Un altro tipo di rapporto con la famiglia comboniana è quello che si sta cercando di costruire a livello nazionale tra i laici comboniani che operano sul territorio ugandese. Pur essendo difficile incontrarsi spesso e quindi conoscersi e condividere in profondità è comunque bello trovarsi una volta all’anno e raccontarsi un po’ il proprio vissuto, riflettendo su come il carisma comboniano condiziona il nostro vivere quotidiano e su come orienta il nostro operare.

Il rapporto con la famiglia comboniana che sentiamo comunque come più importante è il rapporto con i laici comboniani italiani e in modo particolare con quelli del gruppo di Venegono Superiore. Pur essendo un rapporto a distanza, è fondamentale per noi il sostegno che hanno continuato a darci per tutto questo primo periodo. Oltre al supporto economico (senza il quale non avremmo potuto portare avanti il nostro progetto) è stata molto importante la vicinanza soprattutto nei momenti di solitudine in cui ci sentivamo un po’ persi. La condivisione e la collaborazione sono state reciproche: noi condividevamo il nostro vissuto e loro il cammino che stanno portando avanti come gruppo. Noi mandavamo materiale da qui e loro lo usavano per fare attività di animazione missionaria.

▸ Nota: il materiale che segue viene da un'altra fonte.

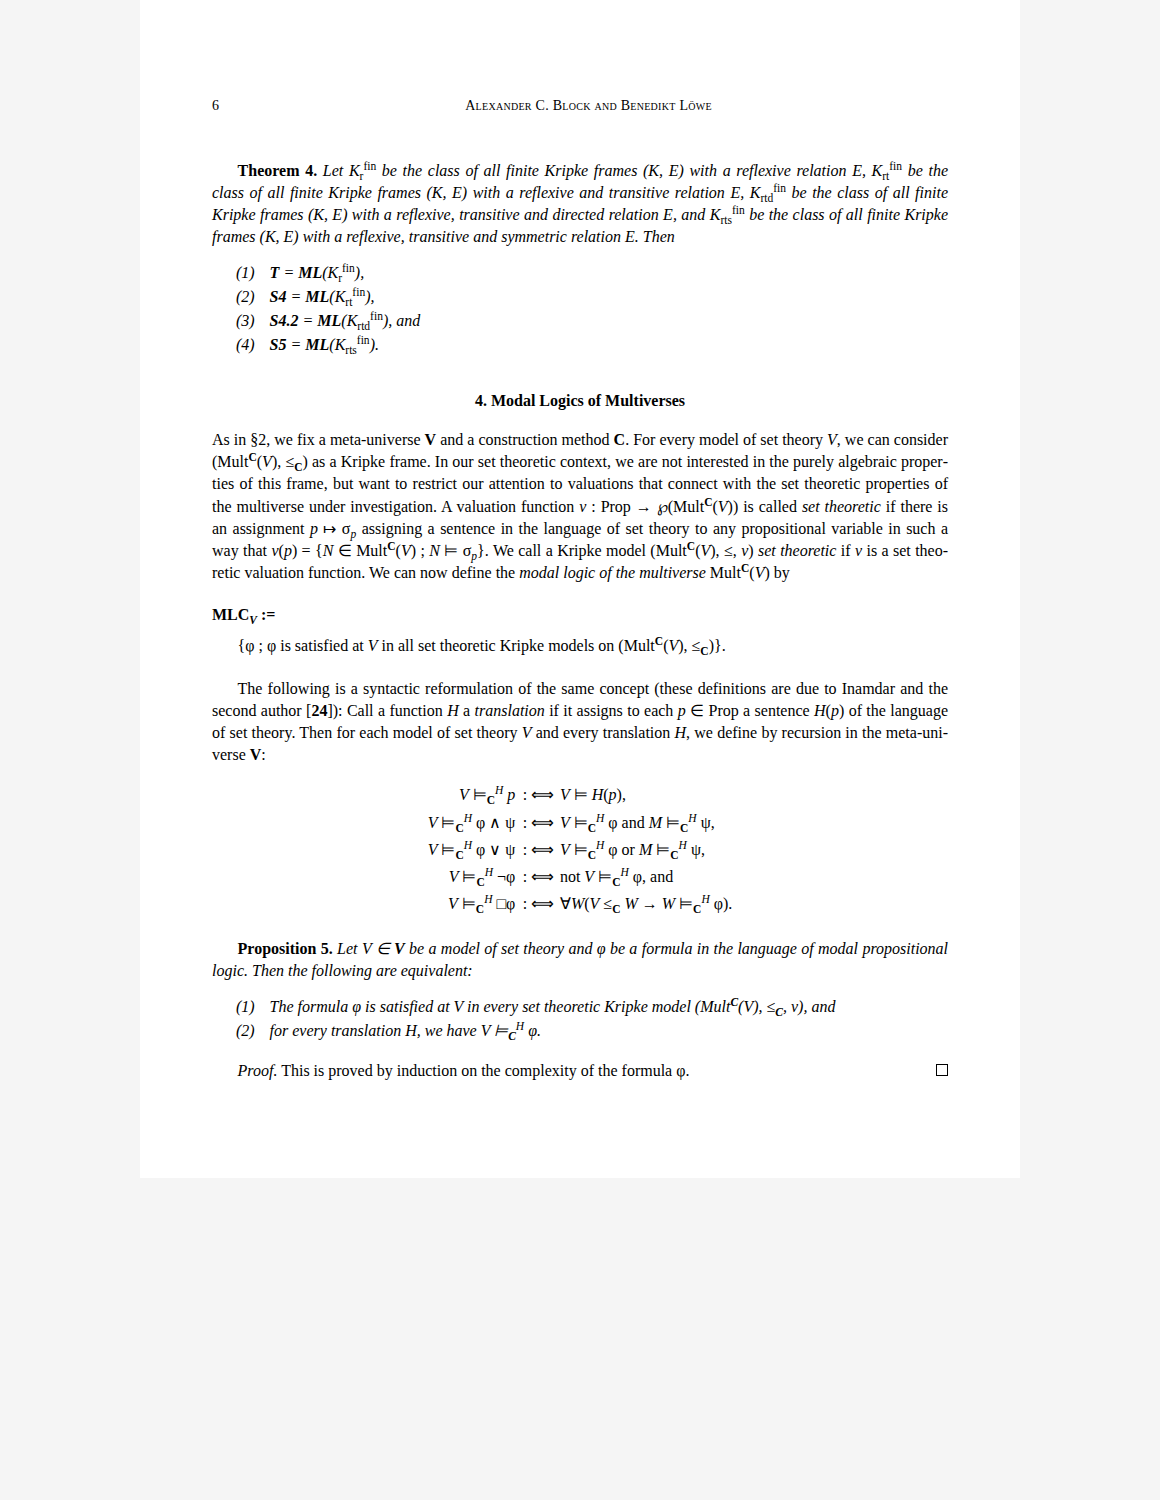6 Alexander C. Block and Benedikt Löwe
Theorem 4. Let Krfin be the class of all finite Kripke frames (K, E) with a reflexive relation E, Krtfin be the class of all finite Kripke frames (K, E) with a reflexive and transitive relation E, Krtdfin be the class of all finite Kripke frames (K, E) with a reflexive, transitive and directed relation E, and Krtsfin be the class of all finite Kripke frames (K, E) with a reflexive, transitive and symmetric relation E. Then
(1) T = ML(Krfin),
(2) S4 = ML(Krtfin),
(3) S4.2 = ML(Krtdfin), and
(4) S5 = ML(Krtsfin).
4. Modal Logics of Multiverses
As in §2, we fix a meta-universe V and a construction method C. For every model of set theory V, we can consider (MultC(V), ≤C) as a Kripke frame. In our set theoretic context, we are not interested in the purely algebraic properties of this frame, but want to restrict our attention to valuations that connect with the set theoretic properties of the multiverse under investigation. A valuation function v : Prop → ℘(MultC(V)) is called set theoretic if there is an assignment p ↦ σp assigning a sentence in the language of set theory to any propositional variable in such a way that v(p) = {N ∈ MultC(V) ; N ⊨ σp}. We call a Kripke model (MultC(V), ≤, v) set theoretic if v is a set theoretic valuation function. We can now define the modal logic of the multiverse MultC(V) by
MLCV :=
{φ ; φ is satisfied at V in all set theoretic Kripke models on (MultC(V), ≤C)}.
The following is a syntactic reformulation of the same concept (these definitions are due to Inamdar and the second author [24]): Call a function H a translation if it assigns to each p ∈ Prop a sentence H(p) of the language of set theory. Then for each model of set theory V and every translation H, we define by recursion in the meta-universe V:
| V ⊨ C H p | : ⟺ | V ⊨ H ( p ), |
| V ⊨ C H φ ∧ ψ | : ⟺ | V ⊨ C H φ and M ⊨ C H ψ, |
| V ⊨ C H φ ∨ ψ | : ⟺ | V ⊨ C H φ or M ⊨ C H ψ, |
| V ⊨ C H ¬φ | : ⟺ | not V ⊨ C H φ, and |
| V ⊨ C H □φ | : ⟺ | ∀ W ( V ≤ C W → W ⊨ C H φ). |
Proposition 5. Let V ∈ V be a model of set theory and φ be a formula in the language of modal propositional logic. Then the following are equivalent:
(1) The formula φ is satisfied at V in every set theoretic Kripke model (MultC(V), ≤C, v), and
(2) for every translation H, we have V ⊨CH φ.
Proof. This is proved by induction on the complexity of the formula φ.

Per questa ragione ci sentiamo di ribadire ancora una volta l’importanza per un laico partente di essere inserito in un gruppo con cui condivide un cammino che deve iniziare prima della partenza e che potrà andare avanti dopo il ritorno.

4. Conclusioni

In conclusione si può dire che la realtà di questo primo anno e mezzo di progetto ci ha messo di fronte ad alcune difficoltà e ad alcune paure che già ci aspettavamo e ad altre che, invece, ci hanno richiesto (e ci richiederanno nella seconda metà di permanenza) un cambiamento di rotta o, quanto meno, un riposizionamento degli obiettivi e una rivalutazione delle strategie per raggiungerli.

Nello specifico, per quanto riguarda le nostre professioni, credo che abbiamo raggiunto un buon grado di inserimento e di collaborazione con il personale locale (pur rimanendo diversità di vedute su alcuni aspetti). Sicuramente la cosa più importante sarà continuare a trasmettere l’idea che i nostri lavori sono prima di tutto dei servizi a disposizione di chi ne ha bisogno e che quindi lo spirito con cui vanno portati avanti è soprattutto uno spirito, appunto, di servizio.

Per quanto riguarda invece le altre attività cercheremo di far tesoro di quanto appreso in questo periodo, cercando di orientarle tenendo presente le strutture e le modalità radicate in questa realtà. In modo particolare, cercheremo di usare la struttura più radicata e più capillare che è quella delle Small Christian Communities.

Obiettivi prioritari saranno inoltre mettere in mano della gente locale qualunque tipo di attività si cercherà di portare avanti e cercare di mettere in rete la piccola realtà di Aber con quanto avviene sul territorio diocesano e nazionale.